-- GIVEN RECORDS follows --

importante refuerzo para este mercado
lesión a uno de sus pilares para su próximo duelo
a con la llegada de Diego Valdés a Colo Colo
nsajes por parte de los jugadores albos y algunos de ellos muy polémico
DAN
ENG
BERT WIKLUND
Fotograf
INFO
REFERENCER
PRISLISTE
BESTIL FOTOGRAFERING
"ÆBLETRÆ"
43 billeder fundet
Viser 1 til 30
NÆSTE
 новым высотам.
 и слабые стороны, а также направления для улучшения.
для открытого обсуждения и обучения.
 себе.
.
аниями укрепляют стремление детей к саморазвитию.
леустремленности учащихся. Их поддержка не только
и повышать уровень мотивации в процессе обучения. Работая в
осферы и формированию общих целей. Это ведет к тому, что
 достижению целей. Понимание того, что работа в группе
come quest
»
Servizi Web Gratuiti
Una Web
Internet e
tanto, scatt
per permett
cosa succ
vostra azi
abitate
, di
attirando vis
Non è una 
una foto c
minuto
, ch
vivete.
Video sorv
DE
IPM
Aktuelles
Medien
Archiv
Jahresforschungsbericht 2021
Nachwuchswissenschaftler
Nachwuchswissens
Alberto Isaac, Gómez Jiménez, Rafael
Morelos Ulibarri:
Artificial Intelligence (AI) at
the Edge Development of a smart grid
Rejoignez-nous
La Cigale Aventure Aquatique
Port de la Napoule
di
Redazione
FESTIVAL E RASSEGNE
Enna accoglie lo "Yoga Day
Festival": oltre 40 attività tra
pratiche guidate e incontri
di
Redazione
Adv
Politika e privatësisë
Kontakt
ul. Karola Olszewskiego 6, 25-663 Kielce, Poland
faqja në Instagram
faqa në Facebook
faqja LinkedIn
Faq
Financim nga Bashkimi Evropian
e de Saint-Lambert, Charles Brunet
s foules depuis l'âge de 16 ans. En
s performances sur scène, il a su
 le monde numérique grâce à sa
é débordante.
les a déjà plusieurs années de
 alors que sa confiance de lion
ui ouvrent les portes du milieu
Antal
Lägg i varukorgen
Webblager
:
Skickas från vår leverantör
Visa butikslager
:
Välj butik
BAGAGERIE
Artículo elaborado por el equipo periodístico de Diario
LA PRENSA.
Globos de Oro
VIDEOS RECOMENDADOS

-- GIVEN RECORDS concluded --

§ WORK TASK: Report how many lines in the rows above contain the word "целей", giving only the number.

§ COMPLETED EXERCISE: 2